Last summer, while collaborating with a colleague to write an assessment report, she started to talk to me about concepts she was learning in her Ph.D program. As we are both on this journey, we often share our successes and struggles in this area. This time was different. This time, she was teaching me. Specifically, she was teaching me about Critical Theory. As we worked on the report and I listened to her talk, she paused for a moment and said, “You know, you really do this well in your assessment practice”. Really? What do you mean by that?
This colleague challenged me to think about the approaches I took to make assessment work more inclusive. Creating spaces for participant agency, taking collaborative approaches to assessment work, employing diverse methodological approaches and considering my own positionality and subjectivity in this work are all approaches supported by the core ideas in Critical Theory.
This was one of those moments as a practitioner where I just needed to go home, have a glass of wine, and reflect on the knowledge this incredible person had just shared with me.

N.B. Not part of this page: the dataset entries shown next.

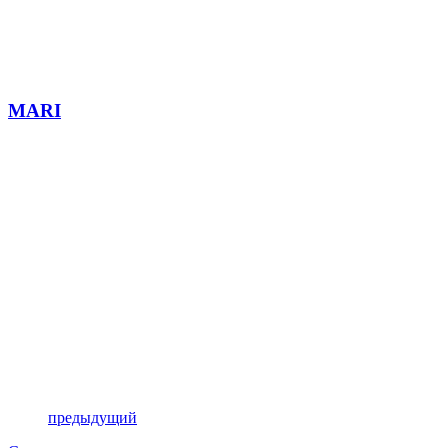
MARI
предыдущий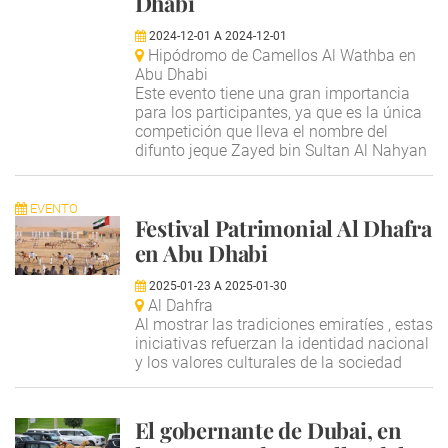
Dhabi
2024-12-01
A
2024-12-01
Hipódromo de Camellos Al Wathba en
Abu Dhabi
Este evento tiene una gran importancia
para los participantes, ya que es la única
competición que lleva el nombre del
difunto jeque Zayed bin Sultan Al Nahyan
EVENTO
Festival Patrimonial Al Dhafra
en Abu Dhabi
2025-01-23
A
2025-01-30
Al Dahfra
Al mostrar las tradiciones emiratíes , estas
iniciativas refuerzan la identidad nacional
y los valores culturales de la sociedad
El gobernante de Dubai, en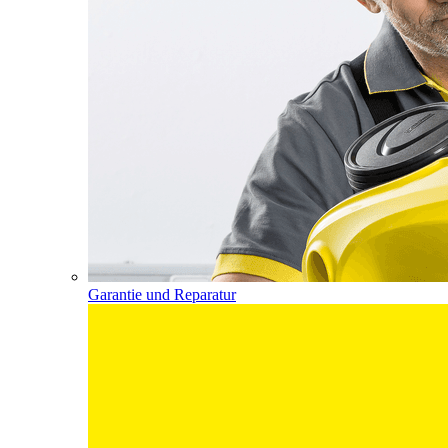
Garantie und Reparatur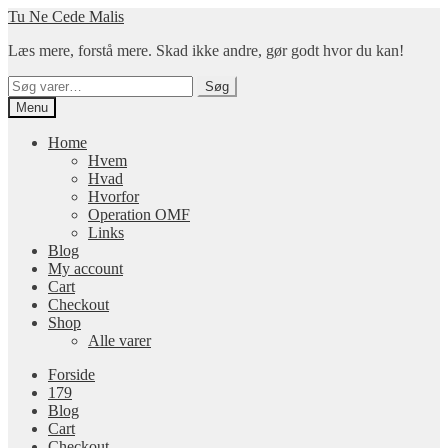
Spring
Spring
Tu Ne Cede Malis
til
til
Læs mere, forstå mere. Skad ikke andre, gør godt hvor du kan!
navigation
indhold
Søg
Søg
efter:
Menu
Home
Hvem
Hvad
Hvorfor
Operation OMF
Links
Blog
My account
Cart
Checkout
Shop
Alle varer
Forside
179
Blog
Cart
Checkout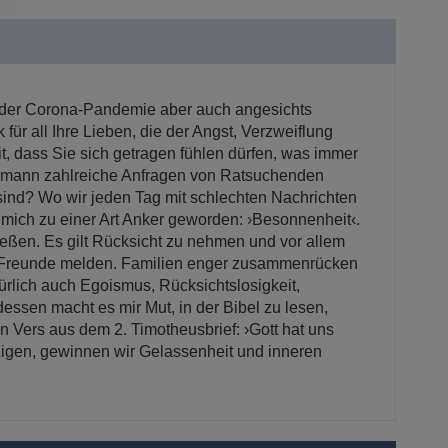
en der Corona-Pandemie aber auch angesichts
r all Ihre Lieben, die der Angst, Verzweiflung
, dass Sie sich getragen fühlen dürfen, was immer
äßmann zahlreiche Anfragen von Ratsuchenden
 sind? Wo wir jeden Tag mit schlechten Nachrichten
 mich zu einer Art Anker geworden: ›Besonnenheit‹.
ließen. Es gilt Rücksicht zu nehmen und vor allem
te Freunde melden. Familien enger zusammenrücken
atürlich auch Egoismus, Rücksichtslosigkeit,
essen macht es mir Mut, in der Bibel zu lesen,
n Vers aus dem 2. Timotheusbrief: ›Gott hat uns
zigen, gewinnen wir Gelassenheit und inneren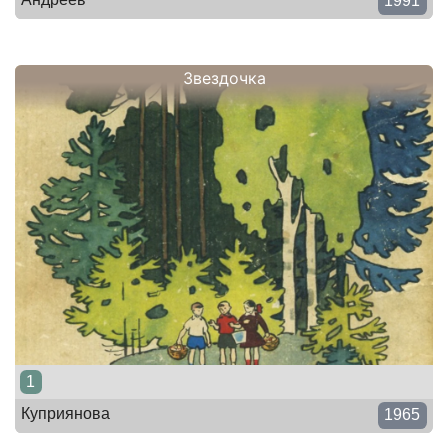
1991
Звездочка
1
Куприянова
1965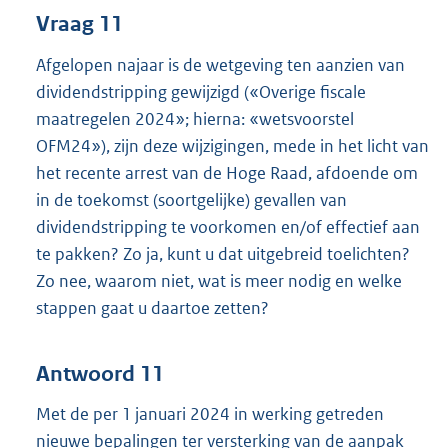
Vraag 11
Afgelopen najaar is de wetgeving ten aanzien van
dividendstripping gewijzigd («Overige fiscale
maatregelen 2024»; hierna: «wetsvoorstel
OFM24»), zijn deze wijzigingen, mede in het licht van
het recente arrest van de Hoge Raad, afdoende om
in de toekomst (soortgelijke) gevallen van
dividendstripping te voorkomen en/of effectief aan
te pakken? Zo ja, kunt u dat uitgebreid toelichten?
Zo nee, waarom niet, wat is meer nodig en welke
stappen gaat u daartoe zetten?
Antwoord 11
Met de per 1 januari 2024 in werking getreden
nieuwe bepalingen ter versterking van de aanpak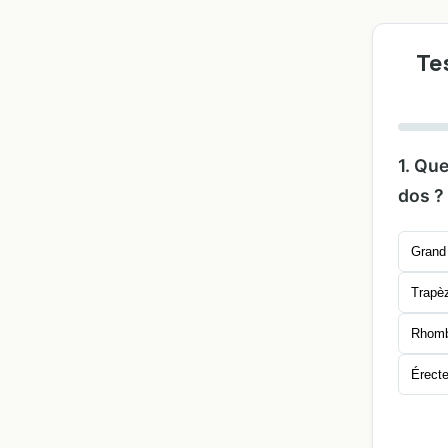
Te
1. Qu
dos ?
Grand 
Trapè
Rhomb
Érecte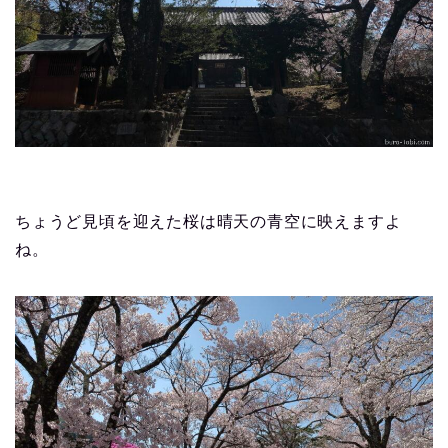
ちょうど見頃を迎えた桜は晴天の青空に映えますよ
ね。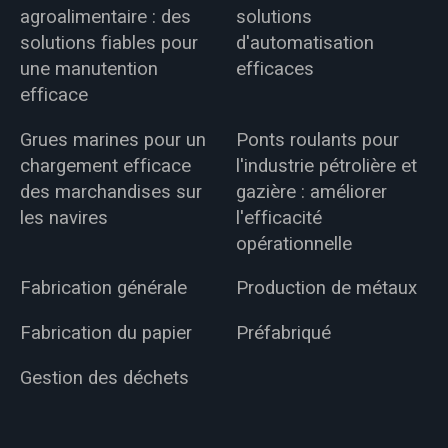
agroalimentaire : des
solutions
solutions fiables pour
d'automatisation
une manutention
efficaces
efficace
Grues marines pour un
Ponts roulants pour
chargement efficace
l'industrie pétrolière et
des marchandises sur
gazière : améliorer
les navires
l'efficacité
opérationnelle
Fabrication générale
Production de métaux
Fabrication du papier
Préfabriqué
Gestion des déchets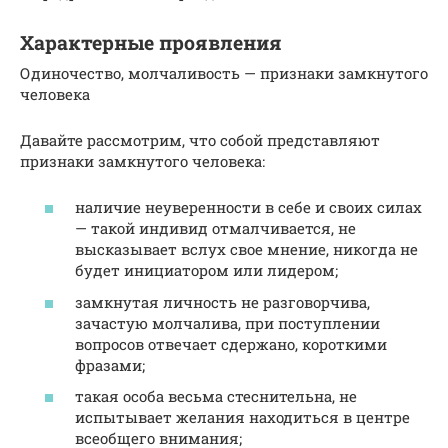
Характерные проявления
Одиночество, молчаливость — признаки замкнутого
человека
Давайте рассмотрим, что собой представляют
признаки замкнутого человека:
наличие неуверенности в себе и своих силах
— такой индивид отмалчивается, не
высказывает вслух свое мнение, никогда не
будет инициатором или лидером;
замкнутая личность не разговорчива,
зачастую молчалива, при поступлении
вопросов отвечает сдержано, короткими
фразами;
такая особа весьма стеснительна, не
испытывает желания находиться в центре
всеобщего внимания;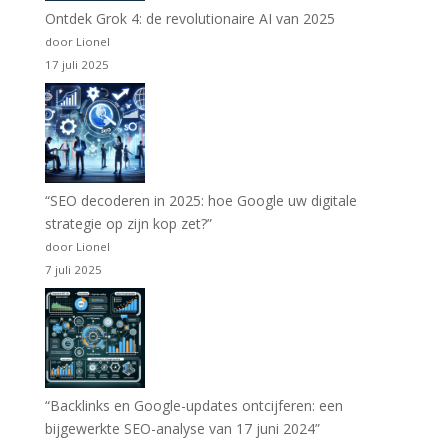
Ontdek Grok 4: de revolutionaire AI van 2025
door Lionel
17 juli 2025
“SEO decoderen in 2025: hoe Google uw digitale
strategie op zijn kop zet?”
door Lionel
7 juli 2025
“Backlinks en Google-updates ontcijferen: een
bijgewerkte SEO-analyse van 17 juni 2024”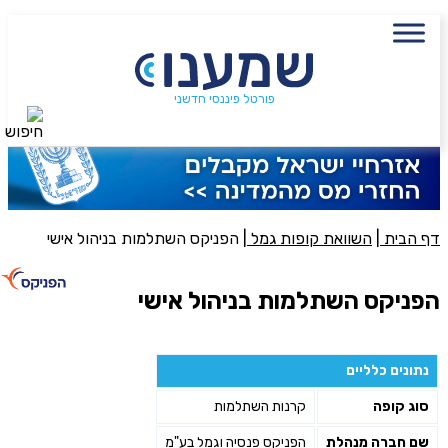
עם מתכנן פיננסי, השאירו פרטים:
שם מלא
נייד
פורטל פיננסי חדשני
חיפוש
פעולה נדרשת
היכן מנוהל החיסכון?
דף הבית
|
השוואת קופות גמל
|
הפניקס השתלמות בניהול אישי
סכום חיסכון בקרן
הפניקס השתלמות בניהול אישי
אני מאשר את תנאיי השימוש והפרטיות של האתר
נתונים כלליים
מאשר כי פרטיי ישמשו לקבלת פניות והצעות שיווקיות למוצרים
סוג קופה
קרנות השתלמות
פנסיוניים\ביטוח באמצעות טלפון, מייל או SMS מאיתנו או צד שלישי
שליחה
שם חברה מנהלת
הפניקס פנסיה וגמל בע"מ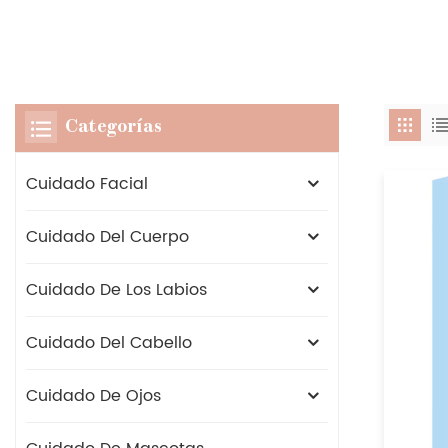
Categorías
Cuidado Facial
Cuidado Del Cuerpo
Cuidado De Los Labios
Cuidado Del Cabello
Cuidado De Ojos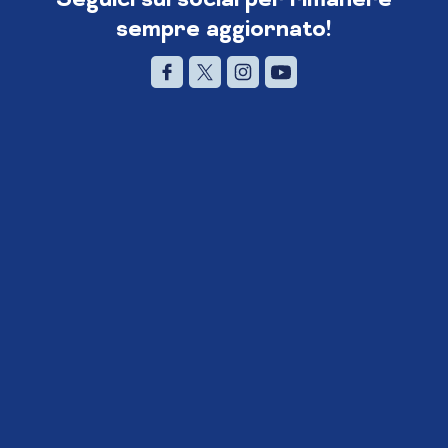
sempre aggiornato!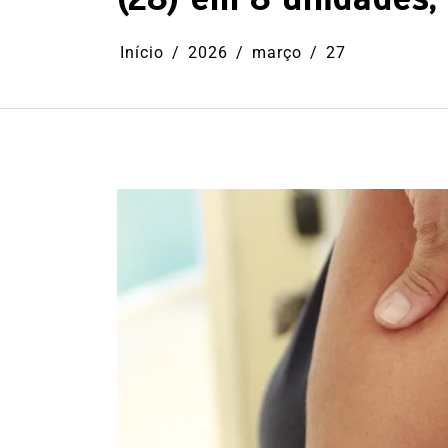
Início
2026
março
27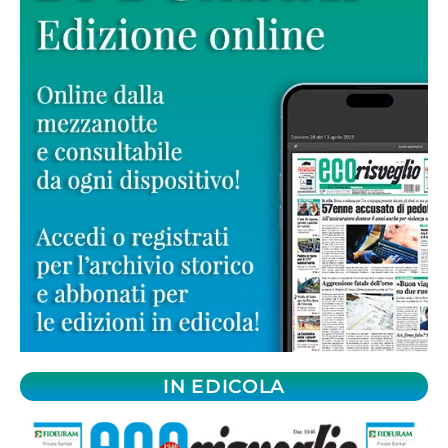
IN EDICOLA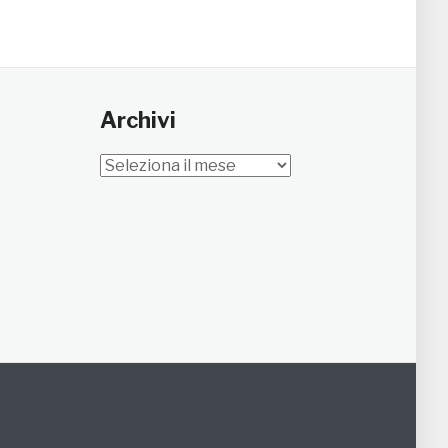
Archivi
Archivi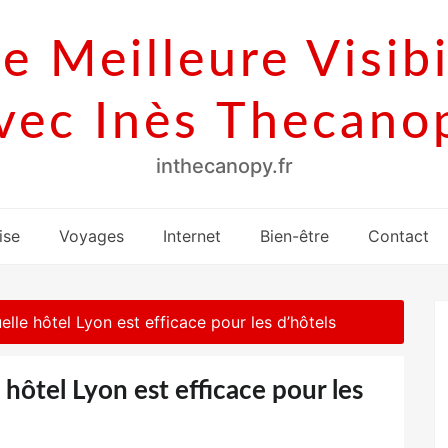
e Meilleure Visibi
vec Inès Thecano
inthecanopy.fr
ise
Voyages
Internet
Bien-être
Contact
elle hôtel Lyon est efficace pour les d’hôtels
 hôtel Lyon est efficace pour les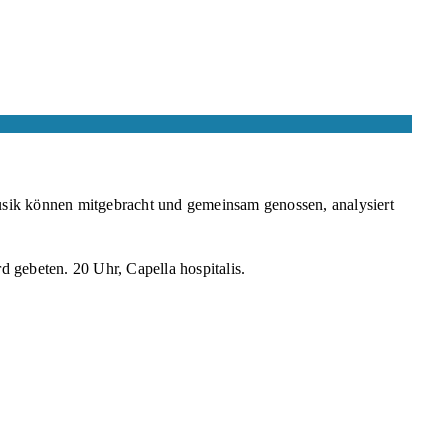
sik können mitgebracht und gemeinsam genossen, analysiert
d gebeten. 20 Uhr, Capella hospitalis.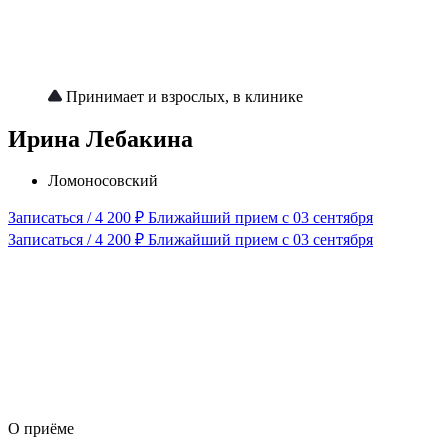
Принимает и взрослых, в клинике
Ирина Лебакина
Ломоносовский
Записаться / 4 200 ₽
Ближайший прием с 03 сентября
Записаться / 4 200 ₽
Ближайший прием с 03 сентября
О приёме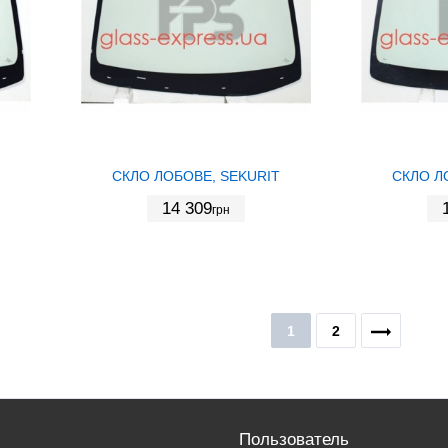
СКЛО ЛОБОВЕ, SEKURIT
СКЛО Л
14 309
грн
1
2
Пользователь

We gave a presentation on Critical Approaches to Assessment at the North Carolina Independent Colleges & Universities conference and, although it went well, it fell flat. This was so much more than just dis-aggregating the data. As I started to dig more into this topic a colleague shared this fantastic post about Inclusive Assessment and recently, the National Institute for Learning Outcomes Assessment shared an occasional paper called Equity and Assessment: Moving Towards Culturally Responsive Assessment. Months after the initial presentation and a lot of reflection later, I am so excited to share that Joe Levy and I will be presenting at NASPA as one of two Assessment, Evaluation, and Research Sponsored Programs on: Using Critical Theory to Inform Assessment Practice for Equitable Outcomes.
How do you weave new ideas into your practice? In what was do you work towards equitable outcomes for the populations you serve?